Seven or eight miles south of Jerusalem (ten miles by car), atop a rounded hill stands Herodium (or Herodion), the fortress of King Herod the Great. (Herod the Great is not to be confused with other Herods that appear in the Bible during the ministry of Christ and His apostles.) Herodium was a splendid place, with gardens and a huge pool on the grounds below, and a stately palace enclosed by the fortress above.
Though Herod the Great constructed beautiful buildings, such as the temple and Herodium, he was not a beautiful person. The 1906 Jewish Encyclopedia says, “He was prepared to commit any crime in order to gratify his unbounded ambition.” This included murdering one of his wives, three of his sons, and two rabbis. In his final days, he ordered that when he died a number of prominent Jewish leaders should also be murdered so that there would be national mourning at Herod’s death—but this order was not carried out.
In the Bible, Herod the Great is particularly known for his response to the visit of the wise men from the east (Matt. 2:1–18). The account is a striking contrast between two kings. On the one side is King Herod, an old man living in pomp and power, yet paranoid about his kingdom. He is not of the house of Israel, but a foreigner with no rights to the throne. When the wise men appeared asking about the birth of the promised King of Israel, Herod first responded with trickery to try to locate the boy, and when that failed he murdered all the male children age two and under of the region of Bethlehem—given the size of the town, perhaps twenty or thirty precious children. He was a liar and a murderer, like the devil (John 8:44).

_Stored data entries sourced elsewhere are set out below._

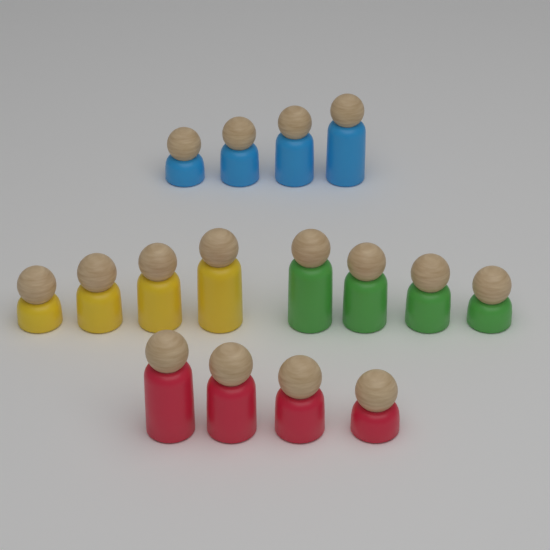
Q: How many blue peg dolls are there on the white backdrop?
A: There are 4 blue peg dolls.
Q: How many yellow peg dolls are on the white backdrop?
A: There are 4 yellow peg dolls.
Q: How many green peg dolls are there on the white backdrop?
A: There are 4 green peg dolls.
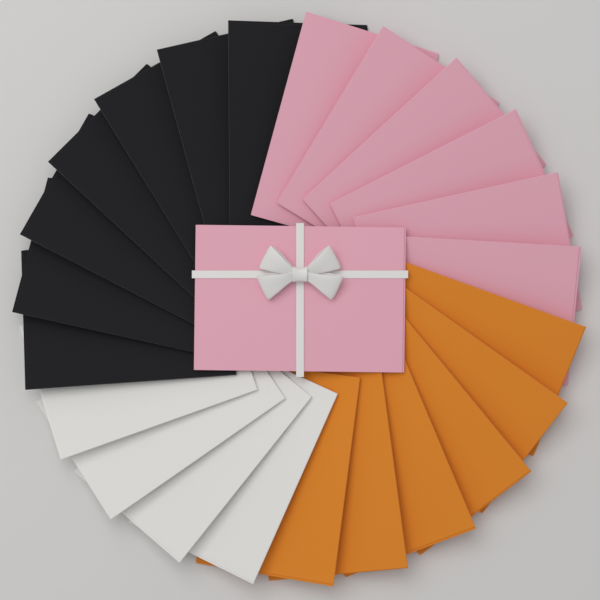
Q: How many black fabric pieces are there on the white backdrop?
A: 7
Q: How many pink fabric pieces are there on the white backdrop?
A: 7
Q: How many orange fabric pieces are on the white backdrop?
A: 6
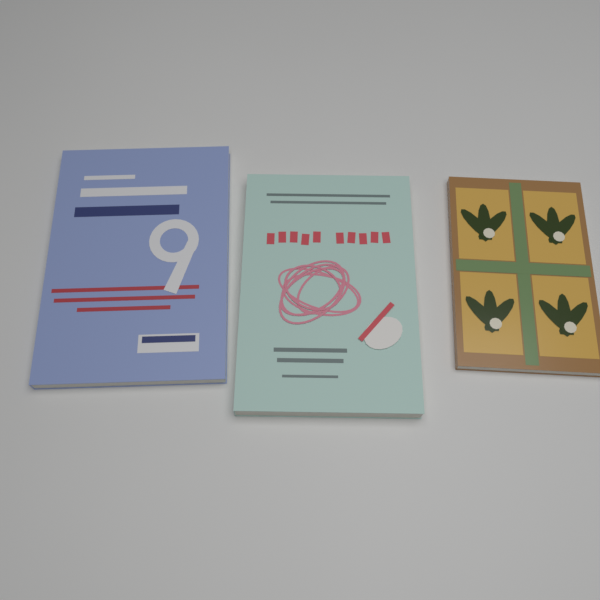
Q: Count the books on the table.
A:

On the other hand is the true King of the Jews. He is the Son of Abraham, the greater Isaac, born miraculously not of an old woman but of a virgin (Matt. 1:1, 18, 20). He is the Son of David, the rightful and promised King (Matt. 1:1). His birth fulfills God’s promises (Matt. 2:6). He is no mere man, but Immanuel, God with us in the flesh (Matt. 1:23). Wise men worship Him and bring Him costly offerings with great joy (Matt. 2:10–11). He is no murderer, but He saves His people from their sins (Matt. 1:21). He did not come in pomp and power, but in humility, forced to flee for His life at an early age, and one day was nailed to the cross for our sins. What a King! What a Savior! Yet today He reigns in a palace a million times more beautiful than Herodium ever was, and if we serve Him we shall reign with Him there forever.